[alsa-devel] Latency and timestamps
Takashi Iwai
tiwai at suse.de
Wed Nov 21 14:11:37 CET 2007
At Wed, 21 Nov 2007 15:26:05 +0200,
Heikki Lindholm wrote:
>
> Takashi Iwai kirjoitti:
> > At Mon, 19 Nov 2007 22:46:31 -0200,
> > Claudio Matsuoka wrote:
> >> Hi,
> >>
> >> I'm adding latency control to an application and didn't find much
> >> documentation about the pcm status functions aside from a very brief
> >> description and the latency.c example. What exactly are the "trigger
> >> timestamp" and "now timestamp" returned by
> >> snd_pcm_status_get_trigger_tstamp() and snd_pcm_status_get_tstamp()?
> >
> > The trigger_tstamp is the time-stamp at the last time the PCM status
> > change occured. For example, when the PCM is really triggered to
> > start, or stopped, or XRUN, etc. It won't be changed as long as the
> > PCM status is kept.
> >
> > OTOH, the tstamp is the current timestamp (now).
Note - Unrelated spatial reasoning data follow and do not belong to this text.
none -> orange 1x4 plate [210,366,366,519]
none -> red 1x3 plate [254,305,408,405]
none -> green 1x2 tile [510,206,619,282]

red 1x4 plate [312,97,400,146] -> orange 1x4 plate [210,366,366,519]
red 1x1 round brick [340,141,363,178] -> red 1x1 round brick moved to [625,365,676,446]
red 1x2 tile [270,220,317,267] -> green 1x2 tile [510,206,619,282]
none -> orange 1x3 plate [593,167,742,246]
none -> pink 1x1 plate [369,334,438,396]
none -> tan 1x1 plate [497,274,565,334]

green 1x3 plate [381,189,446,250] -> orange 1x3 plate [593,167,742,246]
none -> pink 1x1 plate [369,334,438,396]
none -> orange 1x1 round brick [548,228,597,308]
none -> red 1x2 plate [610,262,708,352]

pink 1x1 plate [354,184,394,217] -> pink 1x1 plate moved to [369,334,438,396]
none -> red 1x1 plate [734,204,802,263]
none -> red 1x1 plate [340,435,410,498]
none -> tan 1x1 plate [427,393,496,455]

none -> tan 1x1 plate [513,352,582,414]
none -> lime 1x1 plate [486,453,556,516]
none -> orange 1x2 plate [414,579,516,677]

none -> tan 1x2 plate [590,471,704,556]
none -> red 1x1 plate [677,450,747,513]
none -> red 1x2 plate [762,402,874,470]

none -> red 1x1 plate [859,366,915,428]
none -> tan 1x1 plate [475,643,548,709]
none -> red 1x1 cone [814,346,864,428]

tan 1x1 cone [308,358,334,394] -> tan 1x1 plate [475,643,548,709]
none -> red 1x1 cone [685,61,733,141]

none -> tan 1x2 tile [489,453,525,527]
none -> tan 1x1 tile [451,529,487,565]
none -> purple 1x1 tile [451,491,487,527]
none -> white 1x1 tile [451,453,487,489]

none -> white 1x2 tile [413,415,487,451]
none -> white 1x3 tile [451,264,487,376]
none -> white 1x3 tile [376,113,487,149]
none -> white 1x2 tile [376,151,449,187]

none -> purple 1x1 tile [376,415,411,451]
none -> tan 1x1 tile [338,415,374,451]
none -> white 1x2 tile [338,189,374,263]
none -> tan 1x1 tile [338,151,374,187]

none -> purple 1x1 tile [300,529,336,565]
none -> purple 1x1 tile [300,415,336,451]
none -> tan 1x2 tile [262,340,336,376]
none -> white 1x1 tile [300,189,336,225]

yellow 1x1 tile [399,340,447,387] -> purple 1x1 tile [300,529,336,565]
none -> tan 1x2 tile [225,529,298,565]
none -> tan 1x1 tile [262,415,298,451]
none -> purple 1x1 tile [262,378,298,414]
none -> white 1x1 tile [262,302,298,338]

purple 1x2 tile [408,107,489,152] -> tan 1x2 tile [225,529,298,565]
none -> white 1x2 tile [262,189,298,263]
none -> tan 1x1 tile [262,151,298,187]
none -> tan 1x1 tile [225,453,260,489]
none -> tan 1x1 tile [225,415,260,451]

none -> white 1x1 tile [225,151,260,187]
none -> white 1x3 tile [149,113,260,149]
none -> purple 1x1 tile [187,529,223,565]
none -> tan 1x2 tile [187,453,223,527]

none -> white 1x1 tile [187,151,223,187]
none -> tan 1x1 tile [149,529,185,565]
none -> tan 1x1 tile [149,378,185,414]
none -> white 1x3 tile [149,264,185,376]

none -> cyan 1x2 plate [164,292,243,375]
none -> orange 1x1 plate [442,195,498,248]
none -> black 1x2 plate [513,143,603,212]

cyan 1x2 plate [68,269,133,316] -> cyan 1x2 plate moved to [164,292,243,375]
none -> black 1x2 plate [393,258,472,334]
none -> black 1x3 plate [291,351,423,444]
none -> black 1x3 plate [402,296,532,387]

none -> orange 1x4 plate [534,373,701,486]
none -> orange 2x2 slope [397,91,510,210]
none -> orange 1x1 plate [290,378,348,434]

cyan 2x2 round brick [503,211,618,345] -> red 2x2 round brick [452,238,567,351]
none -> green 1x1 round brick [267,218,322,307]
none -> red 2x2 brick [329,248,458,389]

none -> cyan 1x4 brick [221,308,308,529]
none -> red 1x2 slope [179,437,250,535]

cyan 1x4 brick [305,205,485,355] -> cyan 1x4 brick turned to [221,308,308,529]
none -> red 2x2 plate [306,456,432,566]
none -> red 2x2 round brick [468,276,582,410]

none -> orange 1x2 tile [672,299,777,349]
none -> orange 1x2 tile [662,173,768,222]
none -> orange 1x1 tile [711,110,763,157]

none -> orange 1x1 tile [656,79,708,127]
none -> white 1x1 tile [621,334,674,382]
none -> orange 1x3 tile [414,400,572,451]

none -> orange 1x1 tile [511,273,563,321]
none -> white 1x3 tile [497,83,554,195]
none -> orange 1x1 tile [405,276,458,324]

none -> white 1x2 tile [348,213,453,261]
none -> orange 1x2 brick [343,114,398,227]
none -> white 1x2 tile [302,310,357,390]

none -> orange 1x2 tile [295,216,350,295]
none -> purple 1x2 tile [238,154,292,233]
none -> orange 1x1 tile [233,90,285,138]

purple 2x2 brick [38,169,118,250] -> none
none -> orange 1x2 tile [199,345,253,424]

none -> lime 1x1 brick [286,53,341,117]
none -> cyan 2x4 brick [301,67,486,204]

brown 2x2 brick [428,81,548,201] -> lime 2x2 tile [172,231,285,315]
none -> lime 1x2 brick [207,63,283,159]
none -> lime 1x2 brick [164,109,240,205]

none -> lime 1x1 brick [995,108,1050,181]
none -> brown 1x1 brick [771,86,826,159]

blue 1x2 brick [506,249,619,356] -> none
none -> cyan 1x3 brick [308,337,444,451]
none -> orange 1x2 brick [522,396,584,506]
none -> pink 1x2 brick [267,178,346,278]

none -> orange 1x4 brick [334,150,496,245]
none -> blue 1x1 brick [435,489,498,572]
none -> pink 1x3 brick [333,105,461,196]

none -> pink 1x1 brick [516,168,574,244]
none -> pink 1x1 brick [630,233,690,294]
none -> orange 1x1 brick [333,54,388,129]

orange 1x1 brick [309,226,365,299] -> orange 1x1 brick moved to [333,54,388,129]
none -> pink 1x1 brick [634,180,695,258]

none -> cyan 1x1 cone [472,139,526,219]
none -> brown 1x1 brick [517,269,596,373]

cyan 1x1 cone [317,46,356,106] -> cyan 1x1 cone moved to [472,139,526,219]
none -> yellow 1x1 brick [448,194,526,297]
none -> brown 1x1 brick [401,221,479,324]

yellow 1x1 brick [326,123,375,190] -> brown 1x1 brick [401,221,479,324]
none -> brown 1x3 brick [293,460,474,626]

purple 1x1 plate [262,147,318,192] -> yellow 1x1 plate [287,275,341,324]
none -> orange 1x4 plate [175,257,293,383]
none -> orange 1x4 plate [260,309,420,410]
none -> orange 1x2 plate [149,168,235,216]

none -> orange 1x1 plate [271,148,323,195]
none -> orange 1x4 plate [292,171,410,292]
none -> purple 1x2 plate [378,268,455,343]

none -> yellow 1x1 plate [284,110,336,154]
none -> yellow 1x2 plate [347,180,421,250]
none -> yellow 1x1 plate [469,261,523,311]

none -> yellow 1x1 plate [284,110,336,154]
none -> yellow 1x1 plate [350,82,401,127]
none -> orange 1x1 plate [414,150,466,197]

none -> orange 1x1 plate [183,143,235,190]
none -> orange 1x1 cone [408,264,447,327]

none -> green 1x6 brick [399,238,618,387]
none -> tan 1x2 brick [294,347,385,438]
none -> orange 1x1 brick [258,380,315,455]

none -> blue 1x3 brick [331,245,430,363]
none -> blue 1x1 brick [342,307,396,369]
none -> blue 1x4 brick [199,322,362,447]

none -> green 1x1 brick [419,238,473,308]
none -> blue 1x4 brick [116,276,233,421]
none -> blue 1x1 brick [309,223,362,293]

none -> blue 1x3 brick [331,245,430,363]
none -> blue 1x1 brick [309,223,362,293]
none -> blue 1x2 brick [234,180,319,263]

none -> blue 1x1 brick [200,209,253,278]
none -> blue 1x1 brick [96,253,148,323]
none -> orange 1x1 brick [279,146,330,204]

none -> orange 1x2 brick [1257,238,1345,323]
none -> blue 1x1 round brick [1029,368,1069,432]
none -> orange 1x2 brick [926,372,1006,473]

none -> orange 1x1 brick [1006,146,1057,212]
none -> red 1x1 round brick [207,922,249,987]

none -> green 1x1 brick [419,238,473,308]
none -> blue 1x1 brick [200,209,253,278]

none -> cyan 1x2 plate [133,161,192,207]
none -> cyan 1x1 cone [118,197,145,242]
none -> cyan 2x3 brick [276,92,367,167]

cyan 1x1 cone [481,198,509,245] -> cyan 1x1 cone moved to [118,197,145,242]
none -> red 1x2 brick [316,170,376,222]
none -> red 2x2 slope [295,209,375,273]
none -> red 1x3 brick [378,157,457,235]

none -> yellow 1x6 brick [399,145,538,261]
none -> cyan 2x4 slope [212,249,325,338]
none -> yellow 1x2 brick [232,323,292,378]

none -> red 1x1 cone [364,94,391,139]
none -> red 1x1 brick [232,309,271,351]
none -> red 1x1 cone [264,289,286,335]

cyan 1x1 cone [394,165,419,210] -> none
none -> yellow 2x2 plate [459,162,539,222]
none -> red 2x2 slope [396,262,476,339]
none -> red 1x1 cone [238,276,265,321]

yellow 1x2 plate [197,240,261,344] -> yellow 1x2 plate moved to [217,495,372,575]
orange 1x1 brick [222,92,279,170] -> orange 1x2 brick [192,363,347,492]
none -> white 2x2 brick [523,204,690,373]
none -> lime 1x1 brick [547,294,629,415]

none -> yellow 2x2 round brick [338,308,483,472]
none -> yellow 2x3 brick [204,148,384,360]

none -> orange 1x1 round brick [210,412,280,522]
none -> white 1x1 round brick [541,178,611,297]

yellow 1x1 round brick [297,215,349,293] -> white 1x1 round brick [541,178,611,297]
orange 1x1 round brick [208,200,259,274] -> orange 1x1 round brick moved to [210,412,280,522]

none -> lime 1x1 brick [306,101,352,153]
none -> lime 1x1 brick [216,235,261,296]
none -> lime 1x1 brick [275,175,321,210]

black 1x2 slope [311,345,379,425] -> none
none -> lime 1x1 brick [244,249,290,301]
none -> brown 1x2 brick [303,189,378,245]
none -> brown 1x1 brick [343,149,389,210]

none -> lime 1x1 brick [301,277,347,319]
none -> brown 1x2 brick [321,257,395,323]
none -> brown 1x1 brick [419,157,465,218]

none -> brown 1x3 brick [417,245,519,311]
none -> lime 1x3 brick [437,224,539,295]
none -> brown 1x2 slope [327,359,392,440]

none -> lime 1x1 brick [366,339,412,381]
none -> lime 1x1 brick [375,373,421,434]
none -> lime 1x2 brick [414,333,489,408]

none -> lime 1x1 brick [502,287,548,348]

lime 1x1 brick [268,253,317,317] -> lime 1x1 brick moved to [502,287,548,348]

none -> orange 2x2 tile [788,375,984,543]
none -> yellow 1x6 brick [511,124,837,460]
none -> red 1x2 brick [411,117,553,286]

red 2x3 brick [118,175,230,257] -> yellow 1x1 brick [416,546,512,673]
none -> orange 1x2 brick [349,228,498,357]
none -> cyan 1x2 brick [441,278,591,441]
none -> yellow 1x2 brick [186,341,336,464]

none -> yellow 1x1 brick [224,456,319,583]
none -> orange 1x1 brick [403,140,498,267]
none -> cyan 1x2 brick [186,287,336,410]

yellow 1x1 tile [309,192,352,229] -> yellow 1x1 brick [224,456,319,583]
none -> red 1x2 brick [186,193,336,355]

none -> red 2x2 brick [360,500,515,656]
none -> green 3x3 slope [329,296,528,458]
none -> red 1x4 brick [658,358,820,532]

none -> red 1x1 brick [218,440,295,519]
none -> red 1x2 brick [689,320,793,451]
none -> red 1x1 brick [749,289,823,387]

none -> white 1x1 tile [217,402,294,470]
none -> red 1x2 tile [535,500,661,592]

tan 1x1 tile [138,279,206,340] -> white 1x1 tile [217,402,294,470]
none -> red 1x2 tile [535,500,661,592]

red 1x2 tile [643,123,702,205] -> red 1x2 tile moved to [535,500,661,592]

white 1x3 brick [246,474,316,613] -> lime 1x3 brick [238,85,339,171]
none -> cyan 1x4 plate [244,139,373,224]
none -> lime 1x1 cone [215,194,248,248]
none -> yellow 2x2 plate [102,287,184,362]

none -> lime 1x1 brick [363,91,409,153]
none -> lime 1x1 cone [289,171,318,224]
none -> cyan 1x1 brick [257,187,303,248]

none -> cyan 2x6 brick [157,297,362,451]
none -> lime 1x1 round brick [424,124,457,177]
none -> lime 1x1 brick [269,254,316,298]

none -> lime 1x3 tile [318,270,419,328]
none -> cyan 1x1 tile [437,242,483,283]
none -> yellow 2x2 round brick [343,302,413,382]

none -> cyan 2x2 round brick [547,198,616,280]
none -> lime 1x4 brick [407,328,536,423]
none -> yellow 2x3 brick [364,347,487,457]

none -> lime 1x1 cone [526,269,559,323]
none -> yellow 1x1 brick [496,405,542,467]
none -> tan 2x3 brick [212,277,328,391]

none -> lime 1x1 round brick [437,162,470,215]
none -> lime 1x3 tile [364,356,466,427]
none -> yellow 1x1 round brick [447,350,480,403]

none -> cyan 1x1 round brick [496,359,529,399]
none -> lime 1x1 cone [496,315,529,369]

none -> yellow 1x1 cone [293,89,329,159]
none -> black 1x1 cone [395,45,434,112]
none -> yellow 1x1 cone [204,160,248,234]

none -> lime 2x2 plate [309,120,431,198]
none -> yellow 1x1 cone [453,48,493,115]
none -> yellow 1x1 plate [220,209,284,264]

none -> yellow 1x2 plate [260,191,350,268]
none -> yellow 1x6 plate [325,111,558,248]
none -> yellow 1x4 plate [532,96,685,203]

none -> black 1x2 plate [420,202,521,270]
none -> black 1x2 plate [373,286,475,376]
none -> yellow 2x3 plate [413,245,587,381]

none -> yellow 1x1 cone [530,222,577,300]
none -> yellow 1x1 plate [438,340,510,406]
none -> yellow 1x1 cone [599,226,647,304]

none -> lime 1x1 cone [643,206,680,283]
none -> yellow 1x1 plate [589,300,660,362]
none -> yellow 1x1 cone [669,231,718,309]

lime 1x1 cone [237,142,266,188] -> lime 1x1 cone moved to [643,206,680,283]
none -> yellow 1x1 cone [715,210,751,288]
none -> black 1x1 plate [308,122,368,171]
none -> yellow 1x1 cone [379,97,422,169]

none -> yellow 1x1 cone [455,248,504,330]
But, this value has
> > a slightly different meaning when tstamp_mode is set to
> > SND_PCM_TSTAMP_MMAP. Then it keeps the timestamp of the last period
> > update time instead of the now.
>
> I looked at the code and I'm not sure I understand the above "last
> period update time" correctly. I'd like to think that MMAP timestamp is
> updated by the driver interrupt handler when a new period arrives _and
> only there_, but the code seems somewhat different:
> - the timestamp is generated in snd_pcm_update_hw_ptr_pos
> - snd_pcm_update_hw_ptr_pos is called by snd_pcm_update_hw_ptr_interrupt
> - the driver interrupt updates the timestamp in snd_pcm_period_elapsed
> BUT if the user calls snd_pcm_status
> - snd_pcm_status calls snd_pcm_update_hw_ptr
> - snd_pcm_update_hw_ptr calls snd_pcm_update_hw_ptr_pos
> and therefore it seems that the timestamp is updated when calling
> snd_pcm_status also, effectively making the timestamp a "now" timestamp
> anyway.
Oh, yeah, it's broken. I think the original design was supposed to
update the mmap update. Let's fix this.